§ Brief
Transcribe the stretch of the records below from the start through the line that contains "locality: Cañon of Big Butte.", keeping every line as it stands.

§ Data excerpts
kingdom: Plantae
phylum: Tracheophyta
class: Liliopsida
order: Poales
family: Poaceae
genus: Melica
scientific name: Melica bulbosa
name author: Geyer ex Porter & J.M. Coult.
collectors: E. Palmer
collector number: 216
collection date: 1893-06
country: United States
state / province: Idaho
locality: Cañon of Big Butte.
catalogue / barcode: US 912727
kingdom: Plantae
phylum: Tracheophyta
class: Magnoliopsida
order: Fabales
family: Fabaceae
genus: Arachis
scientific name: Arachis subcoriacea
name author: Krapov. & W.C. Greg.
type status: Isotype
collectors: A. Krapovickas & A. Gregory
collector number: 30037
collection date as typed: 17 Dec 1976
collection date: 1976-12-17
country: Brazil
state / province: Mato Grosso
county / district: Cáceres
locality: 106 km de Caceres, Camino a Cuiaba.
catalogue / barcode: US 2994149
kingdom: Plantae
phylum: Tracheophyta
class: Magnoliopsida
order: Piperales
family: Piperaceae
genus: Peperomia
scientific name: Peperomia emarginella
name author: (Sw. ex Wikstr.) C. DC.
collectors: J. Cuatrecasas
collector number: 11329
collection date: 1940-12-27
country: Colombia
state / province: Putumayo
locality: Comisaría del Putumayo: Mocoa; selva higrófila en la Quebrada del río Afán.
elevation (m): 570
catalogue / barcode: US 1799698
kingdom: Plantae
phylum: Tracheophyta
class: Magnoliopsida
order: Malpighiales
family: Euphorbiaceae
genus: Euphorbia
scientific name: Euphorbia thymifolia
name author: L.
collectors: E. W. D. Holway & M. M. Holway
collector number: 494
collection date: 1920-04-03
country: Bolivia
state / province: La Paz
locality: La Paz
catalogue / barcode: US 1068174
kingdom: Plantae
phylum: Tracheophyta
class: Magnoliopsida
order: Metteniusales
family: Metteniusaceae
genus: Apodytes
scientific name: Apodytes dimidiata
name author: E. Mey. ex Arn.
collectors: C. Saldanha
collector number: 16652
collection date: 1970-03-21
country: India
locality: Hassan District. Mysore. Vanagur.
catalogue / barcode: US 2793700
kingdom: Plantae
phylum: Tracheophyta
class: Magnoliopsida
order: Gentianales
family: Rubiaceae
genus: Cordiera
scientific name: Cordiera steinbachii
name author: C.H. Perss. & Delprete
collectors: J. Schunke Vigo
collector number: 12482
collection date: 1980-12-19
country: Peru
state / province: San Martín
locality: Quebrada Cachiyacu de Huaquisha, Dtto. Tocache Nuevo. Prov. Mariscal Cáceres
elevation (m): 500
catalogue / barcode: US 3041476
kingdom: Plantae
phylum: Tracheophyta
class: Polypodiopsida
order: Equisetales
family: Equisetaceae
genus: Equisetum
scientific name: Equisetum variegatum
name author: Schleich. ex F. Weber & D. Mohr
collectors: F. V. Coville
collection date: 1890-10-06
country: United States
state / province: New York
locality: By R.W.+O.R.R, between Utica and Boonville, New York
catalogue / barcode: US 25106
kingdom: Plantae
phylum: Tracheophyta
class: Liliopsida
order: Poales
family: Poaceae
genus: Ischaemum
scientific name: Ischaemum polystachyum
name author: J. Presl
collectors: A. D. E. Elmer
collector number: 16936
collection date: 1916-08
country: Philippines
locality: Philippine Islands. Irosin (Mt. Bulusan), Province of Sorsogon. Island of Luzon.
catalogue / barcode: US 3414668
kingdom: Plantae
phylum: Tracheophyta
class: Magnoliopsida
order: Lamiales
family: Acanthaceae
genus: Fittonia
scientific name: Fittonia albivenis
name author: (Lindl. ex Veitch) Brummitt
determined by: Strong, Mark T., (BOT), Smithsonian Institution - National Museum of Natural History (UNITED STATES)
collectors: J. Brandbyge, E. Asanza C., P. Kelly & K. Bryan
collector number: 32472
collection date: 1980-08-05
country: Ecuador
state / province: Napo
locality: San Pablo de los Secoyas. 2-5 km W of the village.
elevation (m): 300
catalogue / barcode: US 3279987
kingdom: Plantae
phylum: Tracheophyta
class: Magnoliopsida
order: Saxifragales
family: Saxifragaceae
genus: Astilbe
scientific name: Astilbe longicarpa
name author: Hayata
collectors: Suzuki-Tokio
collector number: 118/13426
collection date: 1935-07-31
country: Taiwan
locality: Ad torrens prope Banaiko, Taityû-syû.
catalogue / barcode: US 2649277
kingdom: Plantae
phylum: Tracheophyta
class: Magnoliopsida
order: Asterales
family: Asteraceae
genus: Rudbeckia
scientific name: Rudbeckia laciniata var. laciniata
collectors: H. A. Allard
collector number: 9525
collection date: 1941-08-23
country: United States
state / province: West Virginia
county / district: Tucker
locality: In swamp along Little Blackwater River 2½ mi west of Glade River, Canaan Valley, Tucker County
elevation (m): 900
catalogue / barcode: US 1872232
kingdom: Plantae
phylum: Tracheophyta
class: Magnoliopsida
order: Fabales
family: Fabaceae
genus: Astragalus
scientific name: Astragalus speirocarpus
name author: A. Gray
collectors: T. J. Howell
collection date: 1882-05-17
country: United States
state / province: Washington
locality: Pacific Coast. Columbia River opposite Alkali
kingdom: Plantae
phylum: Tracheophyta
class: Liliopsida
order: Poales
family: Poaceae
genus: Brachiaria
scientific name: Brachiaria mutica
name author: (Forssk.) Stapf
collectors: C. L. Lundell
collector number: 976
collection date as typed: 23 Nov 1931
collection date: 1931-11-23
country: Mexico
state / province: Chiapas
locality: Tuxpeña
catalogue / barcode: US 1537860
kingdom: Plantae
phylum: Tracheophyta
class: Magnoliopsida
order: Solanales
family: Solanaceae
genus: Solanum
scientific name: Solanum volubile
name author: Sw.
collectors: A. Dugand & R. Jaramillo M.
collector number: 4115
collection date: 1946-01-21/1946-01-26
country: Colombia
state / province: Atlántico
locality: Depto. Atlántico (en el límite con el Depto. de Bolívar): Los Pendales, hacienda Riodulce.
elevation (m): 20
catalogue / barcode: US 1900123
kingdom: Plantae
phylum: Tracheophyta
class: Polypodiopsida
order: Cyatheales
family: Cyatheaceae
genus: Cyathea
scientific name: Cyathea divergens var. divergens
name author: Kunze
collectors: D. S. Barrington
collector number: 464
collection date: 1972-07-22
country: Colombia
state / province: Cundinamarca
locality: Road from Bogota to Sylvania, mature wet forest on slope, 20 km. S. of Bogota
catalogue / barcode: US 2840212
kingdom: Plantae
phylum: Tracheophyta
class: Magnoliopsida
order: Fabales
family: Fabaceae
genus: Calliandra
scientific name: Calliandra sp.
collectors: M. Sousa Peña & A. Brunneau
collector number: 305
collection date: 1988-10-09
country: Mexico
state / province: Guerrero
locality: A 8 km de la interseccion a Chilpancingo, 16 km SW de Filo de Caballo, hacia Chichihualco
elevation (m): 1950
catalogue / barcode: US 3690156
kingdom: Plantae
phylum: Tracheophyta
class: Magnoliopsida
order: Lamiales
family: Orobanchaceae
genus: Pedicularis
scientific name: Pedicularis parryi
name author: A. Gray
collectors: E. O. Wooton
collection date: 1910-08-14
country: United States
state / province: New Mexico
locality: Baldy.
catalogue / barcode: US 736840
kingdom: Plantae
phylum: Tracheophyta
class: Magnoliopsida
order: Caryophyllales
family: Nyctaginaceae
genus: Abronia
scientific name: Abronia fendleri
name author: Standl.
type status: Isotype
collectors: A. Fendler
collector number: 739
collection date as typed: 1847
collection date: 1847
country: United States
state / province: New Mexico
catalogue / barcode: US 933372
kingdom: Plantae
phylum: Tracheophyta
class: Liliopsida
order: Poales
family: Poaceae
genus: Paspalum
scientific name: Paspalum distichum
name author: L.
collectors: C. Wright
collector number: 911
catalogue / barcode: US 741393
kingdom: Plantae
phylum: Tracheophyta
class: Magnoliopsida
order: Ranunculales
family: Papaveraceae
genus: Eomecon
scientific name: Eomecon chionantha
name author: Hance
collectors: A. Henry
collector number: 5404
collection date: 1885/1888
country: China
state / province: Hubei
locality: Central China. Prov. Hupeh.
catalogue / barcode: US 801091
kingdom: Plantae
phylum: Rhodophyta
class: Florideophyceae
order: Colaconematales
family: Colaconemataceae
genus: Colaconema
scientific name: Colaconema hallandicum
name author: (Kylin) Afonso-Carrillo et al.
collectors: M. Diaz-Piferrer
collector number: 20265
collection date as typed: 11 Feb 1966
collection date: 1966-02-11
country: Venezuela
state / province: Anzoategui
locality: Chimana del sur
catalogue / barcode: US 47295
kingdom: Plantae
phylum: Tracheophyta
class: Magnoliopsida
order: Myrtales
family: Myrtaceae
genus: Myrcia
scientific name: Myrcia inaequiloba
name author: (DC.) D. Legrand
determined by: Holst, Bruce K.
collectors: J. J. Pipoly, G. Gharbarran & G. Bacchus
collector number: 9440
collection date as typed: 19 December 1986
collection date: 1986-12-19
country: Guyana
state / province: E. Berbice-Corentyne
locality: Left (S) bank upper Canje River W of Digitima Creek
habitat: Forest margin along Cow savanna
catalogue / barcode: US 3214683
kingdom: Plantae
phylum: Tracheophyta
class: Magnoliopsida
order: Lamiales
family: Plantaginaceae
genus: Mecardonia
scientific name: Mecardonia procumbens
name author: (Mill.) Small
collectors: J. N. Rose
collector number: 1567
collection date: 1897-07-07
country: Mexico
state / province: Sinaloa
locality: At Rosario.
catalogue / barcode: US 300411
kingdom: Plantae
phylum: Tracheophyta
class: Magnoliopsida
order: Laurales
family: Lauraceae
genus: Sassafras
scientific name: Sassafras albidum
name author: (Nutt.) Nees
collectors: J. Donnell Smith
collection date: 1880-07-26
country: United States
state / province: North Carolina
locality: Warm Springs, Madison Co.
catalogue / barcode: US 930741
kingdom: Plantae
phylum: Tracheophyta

§ The answer
kingdom: Plantae
phylum: Tracheophyta
class: Liliopsida
order: Poales
family: Poaceae
genus: Melica
scientific name: Melica bulbosa
name author: Geyer ex Porter & J.M. Coult.
collectors: E. Palmer
collector number: 216
collection date: 1893-06
country: United States
state / province: Idaho
locality: Cañon of Big Butte.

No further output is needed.